Reserve the hardcore PDA for behind closed doors -- your fellow beachgoers will thank you. On the subject of seagulls, make sure your edibles are properly stowed or tossed in a trash bin before you run down to the ocean for a swim. No one wants to be stuck in the sand with the flapping, squawking mayhem.
When in a movie theater, keep in mind that hair and makeup artists, digitechs, screenwriters, agents, managers, producers, PR directors, lighting and sound engineers and the rest of the estimated 250,000 entertainment workers in L.A. county may be well within earshot.
For this reason, it is not uncommon for a Los Angeles movie-going audience clap at the end of a film, even if that film was less than epic. This is because, chances are some of the names that scroll during the credits belong to people seated in the crowd, or at the very least, to their friends or family. So, before you go loudly panning the pile of garbage flick you just saw, it’s best to wait to share your pointed criticism until you’ve made it safely in your car or final destination.
When entering a grocery store, come armed with tote bags.
Plastic bags have been banned in Los Angeles. Throughout California, a paper bag at checkout costs ten cents. It’s human to forget to bring tote bags now and then, but in L.A., that doesn’t make it any less frowned upon.
When walking through a neighborhood, if confronted with an enticingly abundant citrus tree, pause before you help yourself.
Having polled plenty of Los Angeles citizens, we’ve come up with the following nugget of wisdom. If a plant is profuse, extends itself over a fence or property line, and its bounty is within easy reach of your sidewalk stance, it’s ripe for the taking. In other words: If and only if it’s overgrown the fence, it’s no offense. Still, forage at your own risk!
It is entirely possible to arrange your time in Los Angeles so as to never rub elbows with celebrities and their entourages, or to be inundated while walking down a sidewalk by the many iterations of plastic surgery that have clearly altered visages and silhouettes. Still, chances are you may set foot in Beverly Hills from time to time and you’ll likely brush up against the many offshoots of the Kardashian klan.
Do not stare when confronted with a face manipulated (or mangled) by plastic surgery.
Angelenos are tired of people coming to town, wanting to talk about their shocking run-in with a crazy plastic surgery lunatic. It's like, get over it already. Anyone living in Los Angeles has heard similar tales from visitors a thousand times. Plus, the longer you live here, the more you're forced to confront the many ways in which it's possible to unwittingly indulge insane industry standards.

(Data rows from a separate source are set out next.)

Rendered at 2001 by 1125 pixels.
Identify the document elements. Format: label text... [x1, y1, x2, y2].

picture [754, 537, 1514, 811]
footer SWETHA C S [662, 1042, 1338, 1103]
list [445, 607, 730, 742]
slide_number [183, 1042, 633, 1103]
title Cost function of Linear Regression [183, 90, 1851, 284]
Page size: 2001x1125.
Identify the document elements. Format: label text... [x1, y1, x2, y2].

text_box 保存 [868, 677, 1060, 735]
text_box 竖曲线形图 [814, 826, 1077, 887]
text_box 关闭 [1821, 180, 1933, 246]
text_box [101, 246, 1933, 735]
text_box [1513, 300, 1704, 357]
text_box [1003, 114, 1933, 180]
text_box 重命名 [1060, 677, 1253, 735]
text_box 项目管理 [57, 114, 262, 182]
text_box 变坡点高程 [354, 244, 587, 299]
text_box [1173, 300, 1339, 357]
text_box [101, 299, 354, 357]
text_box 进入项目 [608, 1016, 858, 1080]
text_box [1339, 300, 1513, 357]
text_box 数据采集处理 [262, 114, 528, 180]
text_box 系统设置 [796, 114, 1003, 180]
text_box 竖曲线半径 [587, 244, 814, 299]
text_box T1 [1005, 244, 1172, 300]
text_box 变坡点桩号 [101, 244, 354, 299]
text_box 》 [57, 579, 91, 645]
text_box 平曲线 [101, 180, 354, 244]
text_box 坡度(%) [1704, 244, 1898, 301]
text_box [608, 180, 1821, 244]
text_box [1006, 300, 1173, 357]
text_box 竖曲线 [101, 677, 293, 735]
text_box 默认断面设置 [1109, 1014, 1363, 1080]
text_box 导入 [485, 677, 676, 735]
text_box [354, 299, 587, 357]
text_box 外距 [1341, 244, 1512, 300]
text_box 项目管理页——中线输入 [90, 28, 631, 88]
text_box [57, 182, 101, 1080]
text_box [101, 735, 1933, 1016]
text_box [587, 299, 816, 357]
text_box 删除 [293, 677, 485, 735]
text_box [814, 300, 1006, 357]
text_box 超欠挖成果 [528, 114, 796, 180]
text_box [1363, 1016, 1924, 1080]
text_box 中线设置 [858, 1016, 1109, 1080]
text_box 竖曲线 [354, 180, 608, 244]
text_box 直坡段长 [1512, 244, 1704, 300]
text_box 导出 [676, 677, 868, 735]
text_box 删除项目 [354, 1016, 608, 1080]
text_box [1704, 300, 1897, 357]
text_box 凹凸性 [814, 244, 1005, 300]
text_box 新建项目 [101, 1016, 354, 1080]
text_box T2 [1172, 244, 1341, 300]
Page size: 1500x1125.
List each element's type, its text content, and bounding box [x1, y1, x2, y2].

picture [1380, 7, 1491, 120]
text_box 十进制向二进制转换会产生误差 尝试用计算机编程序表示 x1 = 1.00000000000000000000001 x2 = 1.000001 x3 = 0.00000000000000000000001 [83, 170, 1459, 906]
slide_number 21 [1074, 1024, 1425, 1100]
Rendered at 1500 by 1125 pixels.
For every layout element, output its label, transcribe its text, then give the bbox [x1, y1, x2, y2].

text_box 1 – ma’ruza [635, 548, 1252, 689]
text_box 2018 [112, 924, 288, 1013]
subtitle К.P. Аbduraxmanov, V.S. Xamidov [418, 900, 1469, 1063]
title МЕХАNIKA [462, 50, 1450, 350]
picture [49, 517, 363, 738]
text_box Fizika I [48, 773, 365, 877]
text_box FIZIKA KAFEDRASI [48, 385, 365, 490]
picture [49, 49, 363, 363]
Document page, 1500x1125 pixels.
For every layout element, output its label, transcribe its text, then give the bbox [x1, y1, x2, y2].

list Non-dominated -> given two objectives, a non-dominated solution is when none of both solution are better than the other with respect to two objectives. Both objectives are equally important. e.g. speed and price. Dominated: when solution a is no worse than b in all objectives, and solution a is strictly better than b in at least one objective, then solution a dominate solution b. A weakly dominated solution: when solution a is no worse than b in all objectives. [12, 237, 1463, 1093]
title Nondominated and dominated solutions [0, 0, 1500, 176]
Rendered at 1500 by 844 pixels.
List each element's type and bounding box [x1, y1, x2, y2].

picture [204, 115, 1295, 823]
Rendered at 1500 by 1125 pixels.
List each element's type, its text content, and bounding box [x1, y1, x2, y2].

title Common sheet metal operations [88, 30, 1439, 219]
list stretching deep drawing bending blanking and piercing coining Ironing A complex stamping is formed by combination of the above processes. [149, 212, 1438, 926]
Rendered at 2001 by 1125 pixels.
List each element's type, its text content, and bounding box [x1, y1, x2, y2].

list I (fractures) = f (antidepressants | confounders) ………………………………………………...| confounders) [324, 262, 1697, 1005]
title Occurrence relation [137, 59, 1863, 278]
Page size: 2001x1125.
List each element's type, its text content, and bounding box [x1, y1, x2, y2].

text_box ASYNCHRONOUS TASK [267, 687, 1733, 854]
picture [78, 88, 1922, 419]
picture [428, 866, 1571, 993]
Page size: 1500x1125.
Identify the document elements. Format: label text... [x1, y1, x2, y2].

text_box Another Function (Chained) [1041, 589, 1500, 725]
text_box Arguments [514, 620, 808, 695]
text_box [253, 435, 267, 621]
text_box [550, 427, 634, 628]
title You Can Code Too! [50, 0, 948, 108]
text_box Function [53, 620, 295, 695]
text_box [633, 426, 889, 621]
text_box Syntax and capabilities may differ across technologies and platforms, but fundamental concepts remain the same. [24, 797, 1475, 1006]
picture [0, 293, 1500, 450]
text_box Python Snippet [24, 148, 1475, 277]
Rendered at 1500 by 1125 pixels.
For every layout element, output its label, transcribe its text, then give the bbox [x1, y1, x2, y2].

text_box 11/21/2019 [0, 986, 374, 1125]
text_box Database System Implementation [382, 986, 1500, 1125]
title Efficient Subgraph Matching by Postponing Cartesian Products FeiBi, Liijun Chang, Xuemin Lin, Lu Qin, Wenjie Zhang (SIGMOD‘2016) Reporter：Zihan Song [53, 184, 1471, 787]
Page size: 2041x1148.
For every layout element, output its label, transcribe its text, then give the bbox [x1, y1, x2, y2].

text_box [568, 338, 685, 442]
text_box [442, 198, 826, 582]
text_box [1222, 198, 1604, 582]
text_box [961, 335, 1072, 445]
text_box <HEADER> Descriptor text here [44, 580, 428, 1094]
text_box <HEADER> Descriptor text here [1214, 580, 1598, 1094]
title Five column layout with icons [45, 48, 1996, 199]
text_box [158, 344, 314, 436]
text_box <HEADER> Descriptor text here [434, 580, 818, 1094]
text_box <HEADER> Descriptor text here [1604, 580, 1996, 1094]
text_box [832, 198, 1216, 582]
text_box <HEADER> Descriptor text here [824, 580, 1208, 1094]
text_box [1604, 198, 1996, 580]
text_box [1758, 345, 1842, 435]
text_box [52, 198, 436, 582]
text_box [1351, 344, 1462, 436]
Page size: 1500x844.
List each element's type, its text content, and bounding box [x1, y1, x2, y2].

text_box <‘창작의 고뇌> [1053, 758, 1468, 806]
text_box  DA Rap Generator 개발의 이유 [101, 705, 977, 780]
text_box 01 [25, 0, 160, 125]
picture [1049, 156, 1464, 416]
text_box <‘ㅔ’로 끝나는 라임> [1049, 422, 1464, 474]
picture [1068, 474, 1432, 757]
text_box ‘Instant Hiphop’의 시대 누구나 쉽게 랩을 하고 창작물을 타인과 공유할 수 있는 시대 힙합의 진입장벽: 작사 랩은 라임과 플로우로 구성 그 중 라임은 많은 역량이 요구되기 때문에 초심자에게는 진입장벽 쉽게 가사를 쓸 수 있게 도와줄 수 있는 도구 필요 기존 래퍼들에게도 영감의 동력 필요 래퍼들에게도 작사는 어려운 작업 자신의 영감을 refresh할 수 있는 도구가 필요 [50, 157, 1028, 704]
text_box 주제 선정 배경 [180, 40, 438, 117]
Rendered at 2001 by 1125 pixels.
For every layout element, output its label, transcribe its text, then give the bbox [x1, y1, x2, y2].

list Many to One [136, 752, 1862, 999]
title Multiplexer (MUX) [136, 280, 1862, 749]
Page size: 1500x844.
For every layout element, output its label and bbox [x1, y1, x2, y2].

Do understand the “industry” enough to hold a meaningful conversation.
According to a Polygraph survey of more than 2,000 films ranging from Finding Nemo to There Will Be Blood, women, for instance, are given less dialogue in Hollywood films the older they get, while men are given more. Let such statistics replace your brush-ins with denizens of bad plastic surgery as excuses for jaw-dropping, not to mention -- fodder for cocktail party conversation. Rather an uninitiated, gawking, out-of-towner, you’ll be taken for a worldly, open-minded sophisticate.